I have either been Rip Van Winkle, or I have missed something along the way to nowhere as I simply don’t understand this new Selfiemania- a weird narcissistic phobia where many seem prepared to do anything to be seen and have their 15 minutes or 15 seconds of fleeting fame on social media.
How and where did taking a photograph of one’s self become such a full-time job?
What am I missing here?
Why are those whom I think to be reasonably sane people photoshopping their photographs to get rid of wrinkles, to whiten their teeth, widen their eyes, lose the turkey necks etc before uploading these onto Facebook or on instagram?


Isn’t this false advertising, especially in what is increasingly becoming an online dating world? Where will all this phoniness end?
In music, call them what you want- apps, auto-tuners, masking, beats, beatz, beatzroots etc- but what you hear by many artists are seldom actually anything from the “artists”.
Milli Vanilli were condemned to musical purgatory way too soon and, sadly, we have learnt to live with singers who can’t sing and musicians who can’t create music and who are, in fact, illusionists.

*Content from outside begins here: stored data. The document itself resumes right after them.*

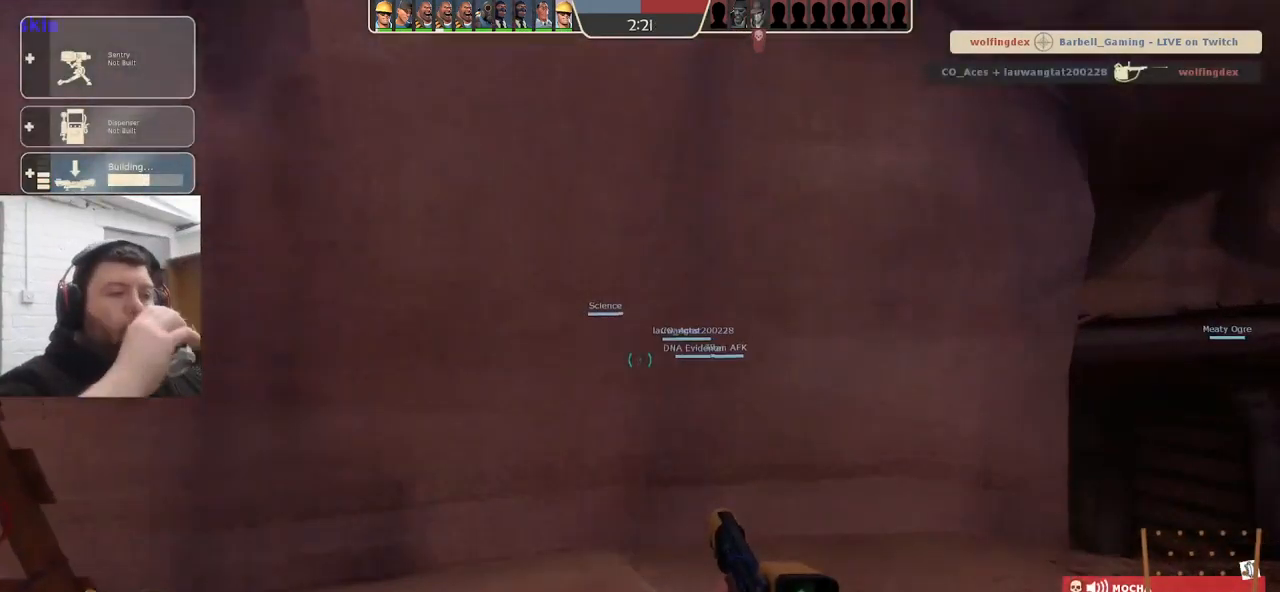
{"buttons": [], "left_stick": "right", "right_stick": "center", "events": []}
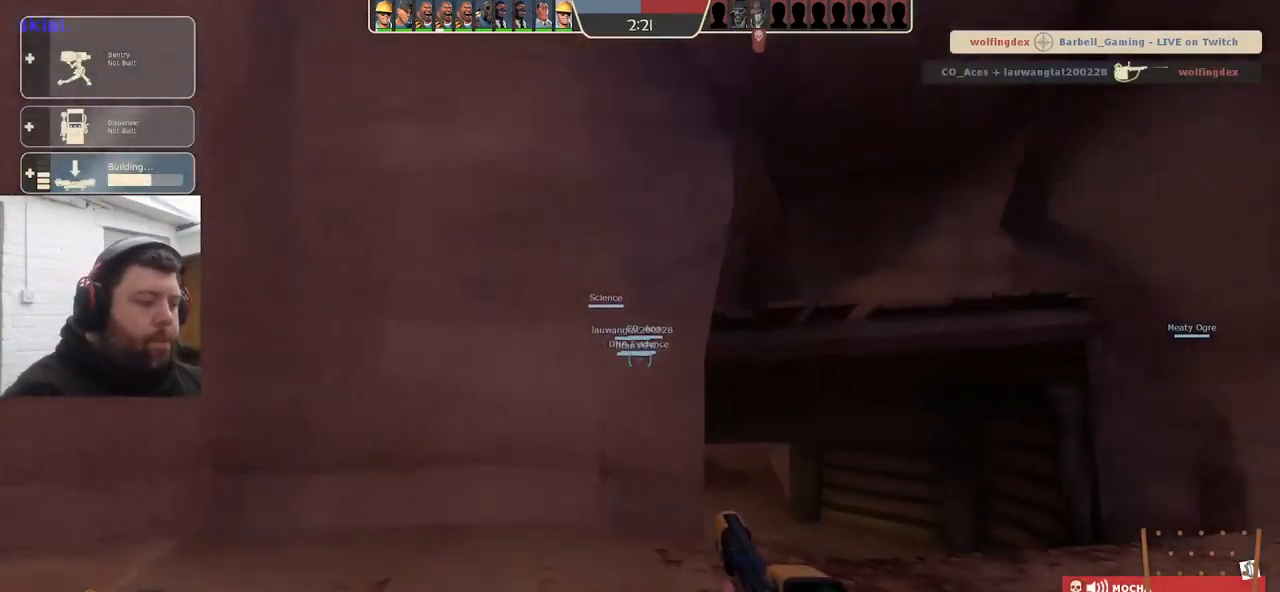
{"buttons": [], "left_stick": "up", "right_stick": "center", "events": [[250, "left_stick", "up-right"], [417, "left_stick", "up"]]}
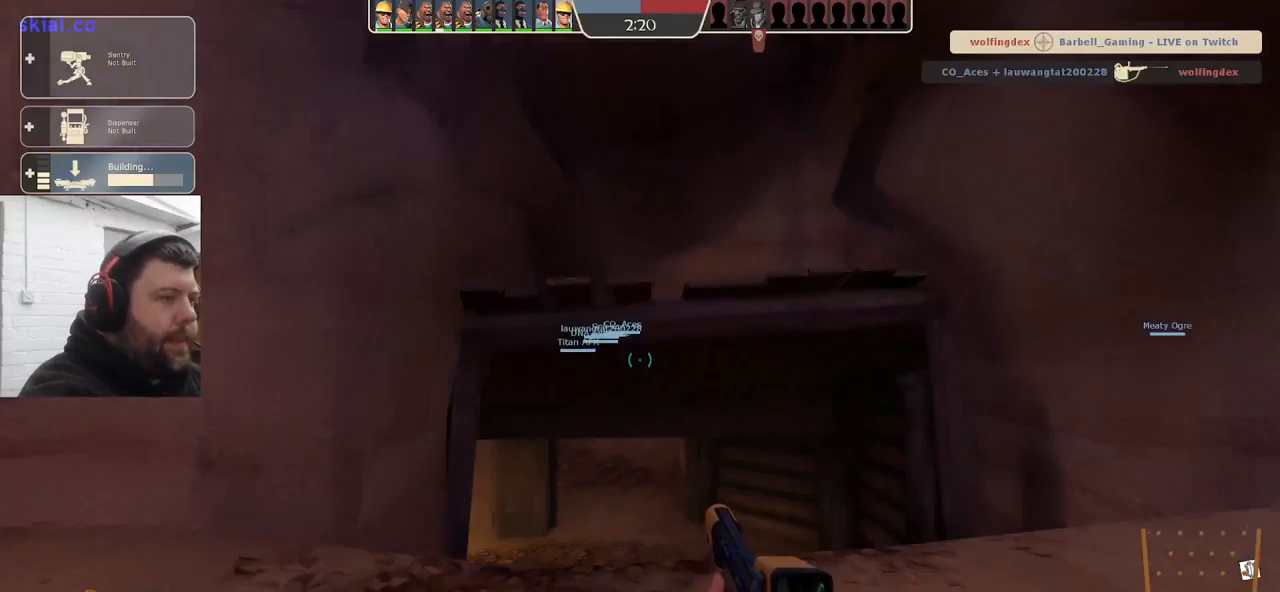
{"buttons": [], "left_stick": "up", "right_stick": "center", "events": []}
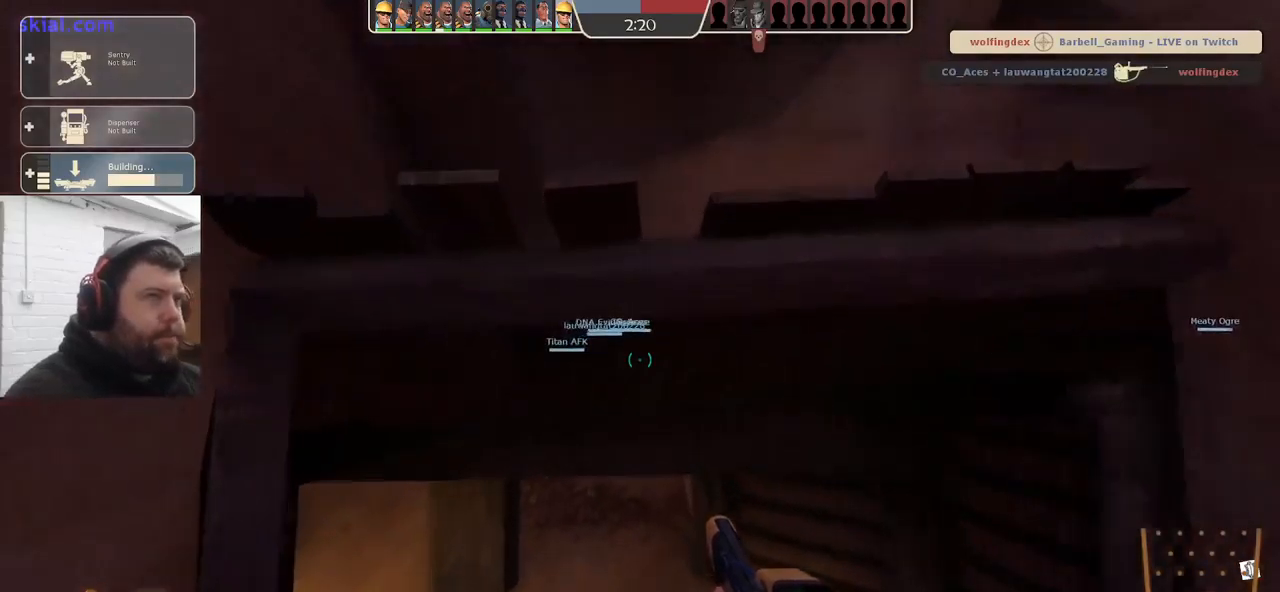
{"buttons": [], "left_stick": "up", "right_stick": "center", "events": []}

Today, however, there is the fakeness of scripted reality shows, fake marriages, publicist-created “romances”, meeting strangers from the online world who should remain there, and what’s really worrying is who, what and where are actually real.




A few years ago, one dealt with phonies in various guises, but, these days, along with these fakirs and shuck and jive people, there are also the Selfies and the self-obsessed.

We must all be partying with the fucking fairies where nothing is real and there’s bloody everything to get hung up about as the simple act of going out and meeting new people is fraught with danger and an impending sense of gloom, doom and inertia.